Antibodies used for CyTOF analysis are listed in Supplementary Table 3. In brief, cells were washed once with 1× PBS, then stained with 100 μl of 250 nM cisplatin (Fluidigm) for 5 min on ice to exclude dead cells and then incubated in Fc receptor blocking solution before being stained with the surface antibodies cocktail for 30 min on ice. Cells were washed twice with fluorescence-activated cell sorting (FACS) buffer (1× PBS + 0.5% BSA) and fixed in 200 μl of intercalation solution (Maxpar Fix and Perm Buffer containing 250 nM 191/193Ir, Fluidigm) overnight. After fixation, cells were washed once with FACS buffer and then perm buffer (eBioscience) and stained with the intracellular antibodies cocktail for 30 min on ice. Cells were washed and resuspended with deionized water, adding into 20% EQ beads (Fluidigm), acquired on a mass cytometer (Helios, Fluidigm).

Antibody staining and flow cytometry analysis

Following tumour excision or biopsy, a representative tumour fragment that was fresh and sterile was transferred to the laboratory for study. All surrounding macroscopic tissue, including any obvious tumour capsule, was removed from the tumour. Every sample was cut into small pieces (<1 mm in diameter) and then was dissociated through gentleMACS (programme: E_01) with Roswell Park Memorial Institute (RPMI) 1640 medium. Digested tumour pieces were teased through a 70-µm strainer and diluted. After centrifugation, the cell pellet was resuspended in a 40% Percoll solution (170891, GE Healthcare), and a phase of 80% Percoll was underlaid using a glass Pasteur pipette. The resulting gradient was centrifuged at 2,000 rpm for 30 min at room temperature without brakes. After the removal of the red blood cell-containing pellet on the bottom and excess buffer-containing cellular debris on the top, the cell population at the Percoll interphase enriched for TILs was washed twice.

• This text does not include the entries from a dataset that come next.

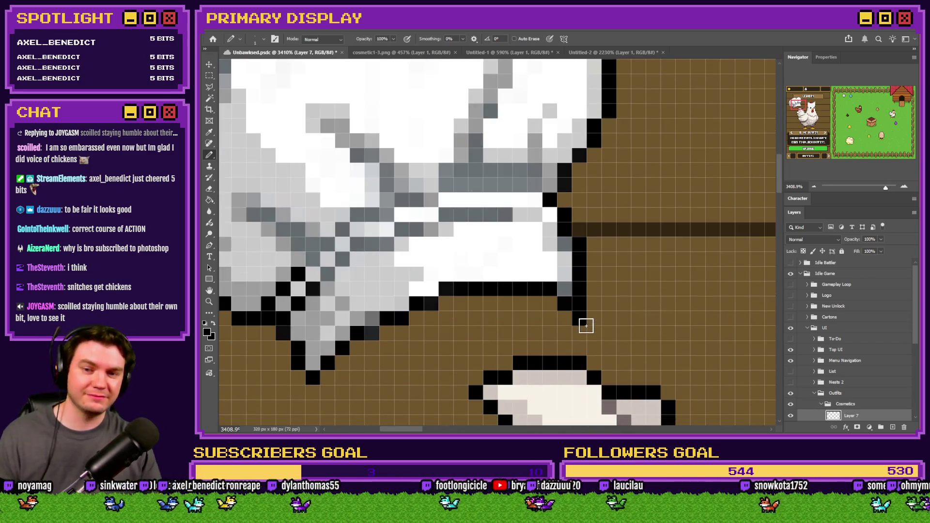
scroll(525, 309, "down", 3)
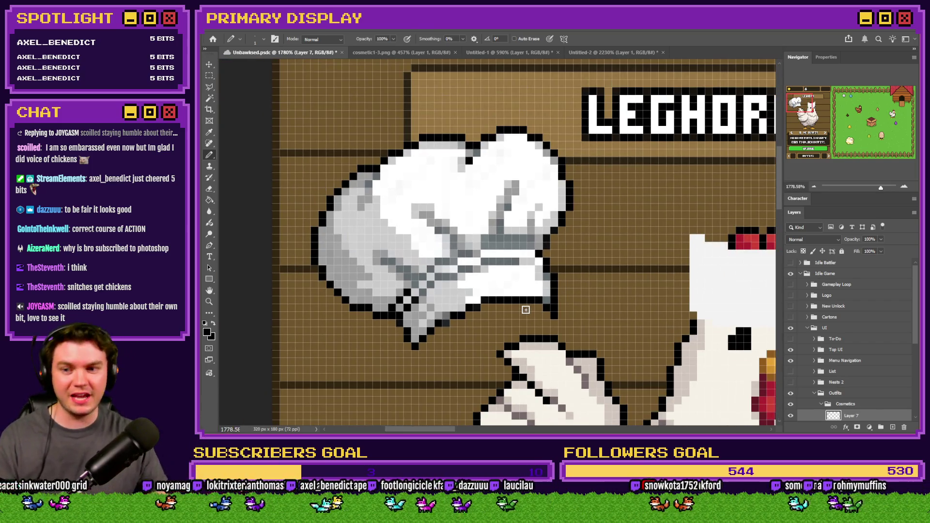
scroll(418, 268, "up", 3)
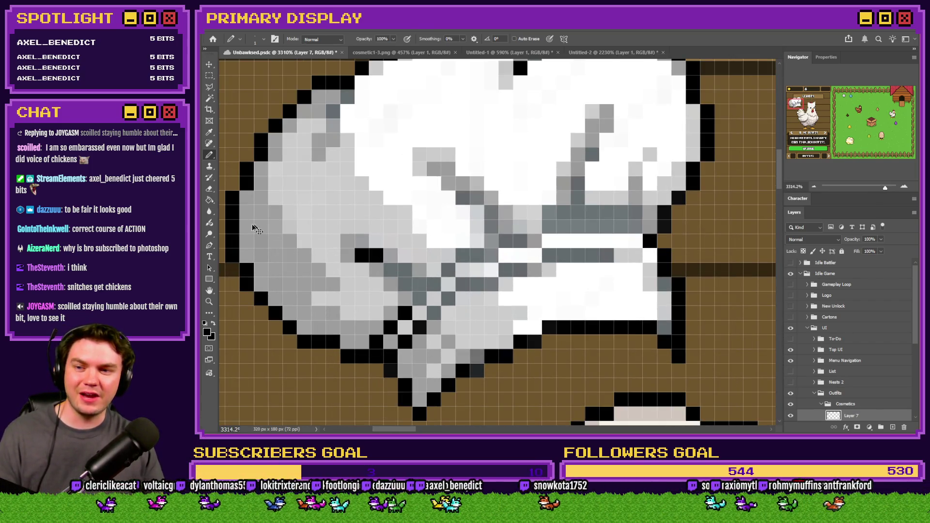
left_click(210, 200)
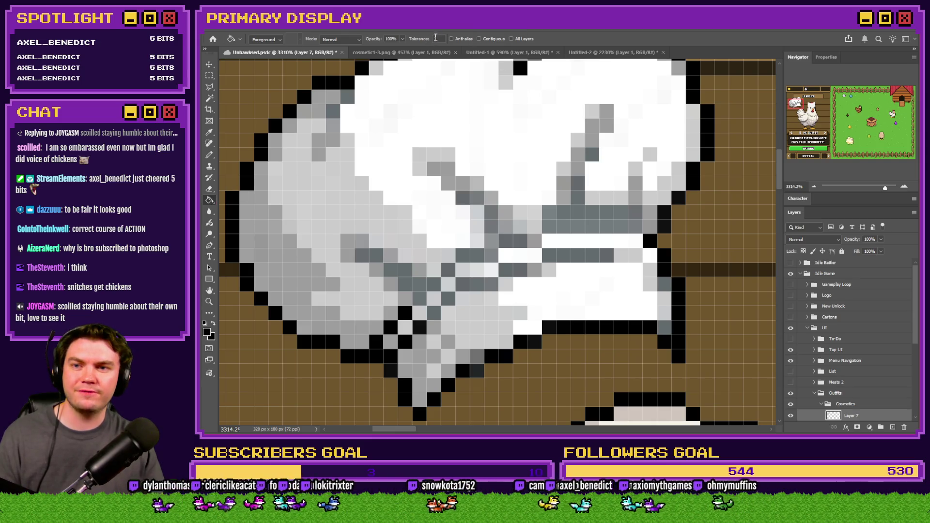
Set Tolerance to 5 and fill a dark-grey hat shade black and the band row near-black 101010.
type("5")
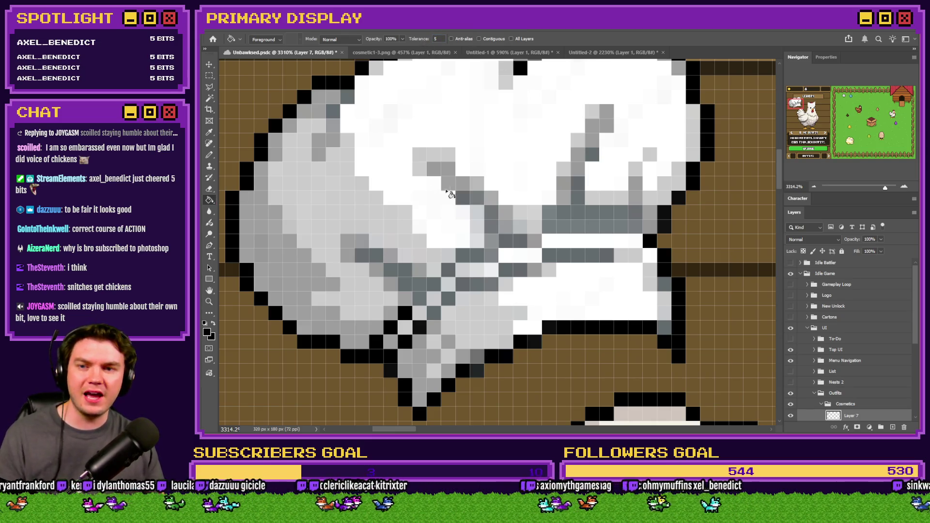
left_click(469, 200)
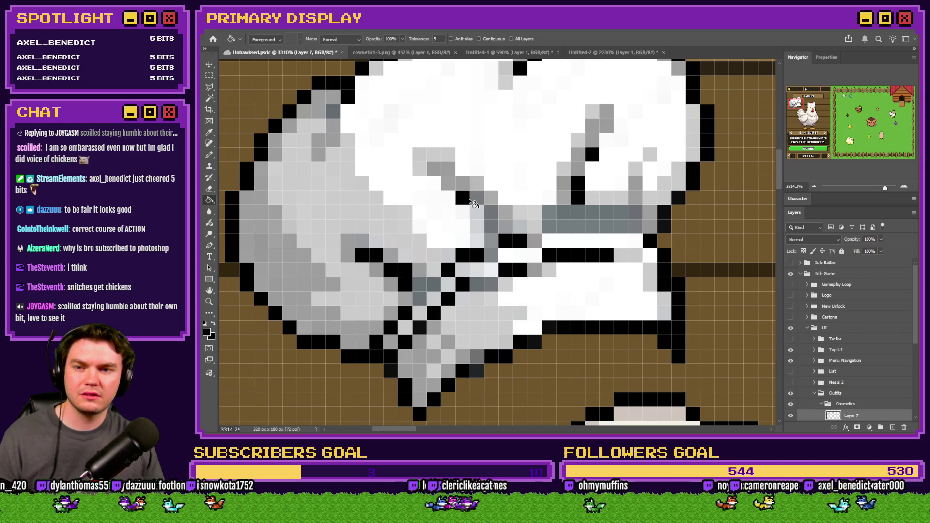
left_click(206, 333)
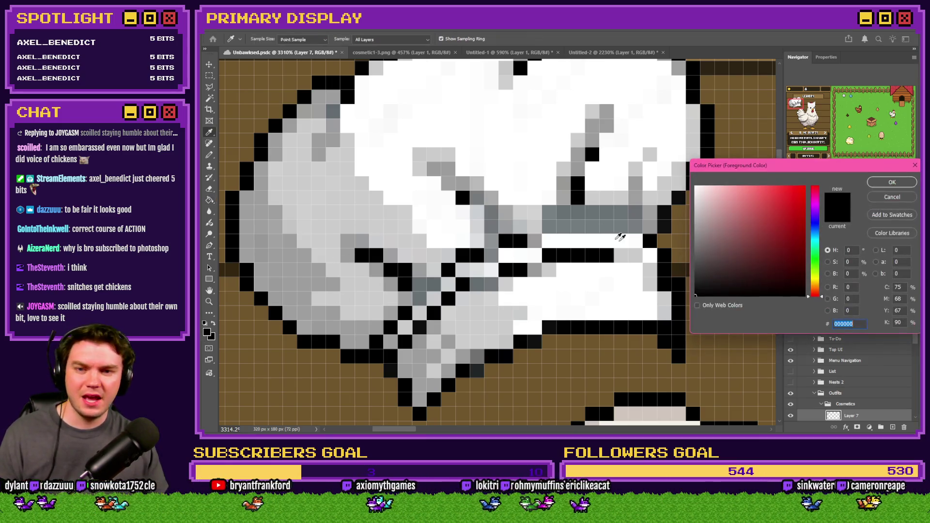
left_click(693, 289)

Homogenized cells were labelled with monoclonal antibodies for 30 min at 4 °C in FACS buffer (2% FBS in Dulbecco’s PBS), washed twice in FACS buffer, then fixed in IC Fixation buffer (00-8222-49, Invitrogen) in Dulbecco’s PBS. Viable cells were revealed using the Zombie NIRTM Fixable Viability Dye (BioLegend). Multiparameter FACS data were acquired on the BD LSR Fortessa X-20 FACS instrument (BD Biosciences), and data were analysed using FlowJo software (version 10, Treestar). The antibodies used in this Article are listed in Supplementary Table 7.

scRNA-seq raw data processing and analysis

We used the BD Rhapsody WTA analysis pipeline (v1.9.1) to process raw FASTQ files, including filtering, alignment and cell calling. R1 reads were used to identify cell label sequences and UMIs. R2 reads were mapped to reference to determine mRNA origin. The reference genome GRCh38 was built using STAR software (version 2.5.2b). Further adjustment was performed with the recursive substitution error correction algorithm to remove artefact molecules owing to amplification bias in the molecule annotation step. Recursive substitution error correction counts were subsequently used for downstream analysis.

The raw count files were imported into R Statistical Software Environment (v4.1.0). The cells were removed that had either more than 2,000 expressed genes or more than 50% mitochondrial UMIs were removed. A deep neural network-based tool called Single-Cell Variational Inference was used to normalize, scale, train and remove data batch effects. The Louvain modularity optimization algorithm built-in Seurat (v3.2.3) was applied to iteratively group cells together into clusters. Cell clusters were annotated using highly expressed genes. Cells expressing IL7R or CD3 that were considered as innate lymphoid cells or T cells were removed before clustering analysis.

Analysis of scPLC dataset from Xue et al.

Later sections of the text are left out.